Some commentators say that is insufficient warning, and that readers can mistake the site as an independent news outlet. The progressives view it as a nefarious corporate prong.

“They consider me Voldemort,” said Aldax. The former San Francisco Examiner reporter still considers himself a journalist and feels stung by attacks from other media outlets which, he said, did not visit Richmond nor ask him for comment.

Married with a young son, he describes himself as politically liberal and an environmentalist who recycles, makes compost and worries about global warming.

Aldax said he took the Richmond job not for what he termed a modest salary improvement but for the chance to cover local news better than shrivelled newspapers, which rely on agency copy and homogenous, click-bait stories to win advertising.

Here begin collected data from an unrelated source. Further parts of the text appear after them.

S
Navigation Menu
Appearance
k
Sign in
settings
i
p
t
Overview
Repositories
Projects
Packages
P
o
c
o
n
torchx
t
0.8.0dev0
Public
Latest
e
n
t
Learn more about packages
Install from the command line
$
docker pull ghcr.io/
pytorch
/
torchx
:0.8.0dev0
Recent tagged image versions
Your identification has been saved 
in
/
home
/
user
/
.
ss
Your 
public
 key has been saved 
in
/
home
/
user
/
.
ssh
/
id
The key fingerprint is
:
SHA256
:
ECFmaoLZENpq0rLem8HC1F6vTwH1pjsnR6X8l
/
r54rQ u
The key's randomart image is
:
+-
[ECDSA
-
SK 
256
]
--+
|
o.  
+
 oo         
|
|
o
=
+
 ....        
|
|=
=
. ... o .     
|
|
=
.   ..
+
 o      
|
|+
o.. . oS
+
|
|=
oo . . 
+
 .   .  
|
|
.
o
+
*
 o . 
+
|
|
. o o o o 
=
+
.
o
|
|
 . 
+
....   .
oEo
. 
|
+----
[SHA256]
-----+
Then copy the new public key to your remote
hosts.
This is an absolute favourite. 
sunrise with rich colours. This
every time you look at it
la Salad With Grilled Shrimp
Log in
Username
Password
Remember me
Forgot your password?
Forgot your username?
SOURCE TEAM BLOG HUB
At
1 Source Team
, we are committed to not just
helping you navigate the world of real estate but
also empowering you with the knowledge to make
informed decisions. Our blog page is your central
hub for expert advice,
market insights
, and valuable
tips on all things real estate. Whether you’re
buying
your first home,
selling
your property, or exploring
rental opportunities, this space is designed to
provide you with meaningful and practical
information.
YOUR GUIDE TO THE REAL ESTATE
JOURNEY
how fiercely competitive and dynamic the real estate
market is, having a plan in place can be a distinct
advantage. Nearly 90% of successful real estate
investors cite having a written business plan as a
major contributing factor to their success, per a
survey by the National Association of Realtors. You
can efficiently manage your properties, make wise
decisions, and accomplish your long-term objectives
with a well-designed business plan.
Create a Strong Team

“Richmond is a fascinating place and I can cover stories that are heartwarming and useful to the community without worrying about advertising. I saw gigantic holes that could be easily filled. It’s incredibly freeing.” Of almost 1000 published news stories, 90% made no mention of Chevron, he said.

Aldax works from his car and cafes and says he feels proud to present a more rounded portrait of a community which often appears only as a crime story in other media outlets.

He denied masking spin as news. The site explicitly stated its identity and separated news from company statements, which appeared in the Chevron Speaks section. To suggest readers were misled or confused was patronising, said Aldax. “They’re not stupid.”

Other outlets such as Richmond Confidential, Richmond Pulse and La Voz de Richmond regularly bashed Chevron, he said. “They’re anti-Chevron and that’s fine. That’s their voice.”

A pro-Chevron voice enriched plurality and allowed him, or the company, to challenge inaccuracies, such as the claim that 15,000 people were hospitalised – as opposed to sought medical treatment – after the refinery explosion, he said.

Critics accuse Aldax of inaccuracies, or worse. He wrote that Beckles, the vice-mayor, made a “verbal assault” on homophobic hecklers during a council meeting. Other outlets cast her as the victim. Another of Aldax’s pieces depicted climate change activists as rowdy bong-smokers.

During Tuesday’s election he ran a story, citing several sources, about “widespread reports of voter intimidation” by Green party representatives.

Aldax said there was a tradition of companies bankrolling newspapers dating back to the railway barons. That would not mollify critics, he lamented. “Being called a prostitute is hard. It can make you wonder about your career.”